+++ DATA RECORDS

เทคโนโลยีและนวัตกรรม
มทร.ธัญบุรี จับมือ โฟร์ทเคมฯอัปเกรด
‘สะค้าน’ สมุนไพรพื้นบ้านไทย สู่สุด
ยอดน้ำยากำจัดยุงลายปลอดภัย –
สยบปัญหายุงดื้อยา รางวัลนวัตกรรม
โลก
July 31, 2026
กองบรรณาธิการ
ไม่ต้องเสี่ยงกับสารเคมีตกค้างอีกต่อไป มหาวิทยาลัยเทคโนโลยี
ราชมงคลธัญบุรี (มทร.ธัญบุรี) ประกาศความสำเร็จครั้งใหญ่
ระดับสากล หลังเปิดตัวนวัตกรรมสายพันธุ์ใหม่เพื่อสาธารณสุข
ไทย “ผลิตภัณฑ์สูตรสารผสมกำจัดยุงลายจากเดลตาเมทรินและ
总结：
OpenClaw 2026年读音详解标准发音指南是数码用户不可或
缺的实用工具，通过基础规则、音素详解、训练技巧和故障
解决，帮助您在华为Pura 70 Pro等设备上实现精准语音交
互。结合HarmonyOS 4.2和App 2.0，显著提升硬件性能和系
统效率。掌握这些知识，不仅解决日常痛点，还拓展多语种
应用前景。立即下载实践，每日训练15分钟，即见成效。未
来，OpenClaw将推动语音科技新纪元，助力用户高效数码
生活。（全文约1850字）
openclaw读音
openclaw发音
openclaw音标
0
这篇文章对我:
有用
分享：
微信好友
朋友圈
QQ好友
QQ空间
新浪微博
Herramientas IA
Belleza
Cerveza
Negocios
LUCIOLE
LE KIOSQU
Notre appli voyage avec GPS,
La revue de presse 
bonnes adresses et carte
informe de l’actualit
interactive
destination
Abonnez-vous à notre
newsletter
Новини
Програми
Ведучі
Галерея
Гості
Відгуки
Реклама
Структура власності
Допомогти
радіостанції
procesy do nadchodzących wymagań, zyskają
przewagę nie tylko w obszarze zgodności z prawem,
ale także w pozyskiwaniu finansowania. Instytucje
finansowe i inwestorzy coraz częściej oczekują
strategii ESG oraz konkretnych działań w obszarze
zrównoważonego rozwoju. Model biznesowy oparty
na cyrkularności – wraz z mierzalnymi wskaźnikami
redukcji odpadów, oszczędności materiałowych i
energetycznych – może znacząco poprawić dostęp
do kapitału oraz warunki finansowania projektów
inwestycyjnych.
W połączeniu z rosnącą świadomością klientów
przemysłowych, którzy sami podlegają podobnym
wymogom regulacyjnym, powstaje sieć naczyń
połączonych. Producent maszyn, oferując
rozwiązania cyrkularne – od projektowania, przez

++++++

_TASK:_
All of the data above should be set down word for word.

_EXERCISE OUTPUT:_
เทคโนโลยีและนวัตกรรม
มทร.ธัญบุรี จับมือ โฟร์ทเคมฯอัปเกรด
‘สะค้าน’ สมุนไพรพื้นบ้านไทย สู่สุด
ยอดน้ำยากำจัดยุงลายปลอดภัย –
สยบปัญหายุงดื้อยา รางวัลนวัตกรรม
โลก
July 31, 2026
กองบรรณาธิการ
ไม่ต้องเสี่ยงกับสารเคมีตกค้างอีกต่อไป มหาวิทยาลัยเทคโนโลยี
ราชมงคลธัญบุรี (มทร.ธัญบุรี) ประกาศความสำเร็จครั้งใหญ่
ระดับสากล หลังเปิดตัวนวัตกรรมสายพันธุ์ใหม่เพื่อสาธารณสุข
ไทย “ผลิตภัณฑ์สูตรสารผสมกำจัดยุงลายจากเดลตาเมทรินและ
总结：
OpenClaw 2026年读音详解标准发音指南是数码用户不可或
缺的实用工具，通过基础规则、音素详解、训练技巧和故障
解决，帮助您在华为Pura 70 Pro等设备上实现精准语音交
互。结合HarmonyOS 4.2和App 2.0，显著提升硬件性能和系
统效率。掌握这些知识，不仅解决日常痛点，还拓展多语种
应用前景。立即下载实践，每日训练15分钟，即见成效。未
来，OpenClaw将推动语音科技新纪元，助力用户高效数码
生活。（全文约1850字）
openclaw读音
openclaw发音
openclaw音标
0
这篇文章对我:
有用
分享：
微信好友
朋友圈
QQ好友
QQ空间
新浪微博
Herramientas IA
Belleza
Cerveza
Negocios
LUCIOLE
LE KIOSQU
Notre appli voyage avec GPS,
La revue de presse 
bonnes adresses et carte
informe de l’actualit
interactive
destination
Abonnez-vous à notre
newsletter
Новини
Програми
Ведучі
Галерея
Гості
Відгуки
Реклама
Структура власності
Допомогти
радіостанції
procesy do nadchodzących wymagań, zyskają
przewagę nie tylko w obszarze zgodności z prawem,
ale także w pozyskiwaniu finansowania. Instytucje
finansowe i inwestorzy coraz częściej oczekują
strategii ESG oraz konkretnych działań w obszarze
zrównoważonego rozwoju. Model biznesowy oparty
na cyrkularności – wraz z mierzalnymi wskaźnikami
redukcji odpadów, oszczędności materiałowych i
energetycznych – może znacząco poprawić dostęp
do kapitału oraz warunki finansowania projektów
inwestycyjnych.
W połączeniu z rosnącą świadomością klientów
przemysłowych, którzy sami podlegają podobnym
wymogom regulacyjnym, powstaje sieć naczyń
połączonych. Producent maszyn, oferując
rozwiązania cyrkularne – od projektowania, przez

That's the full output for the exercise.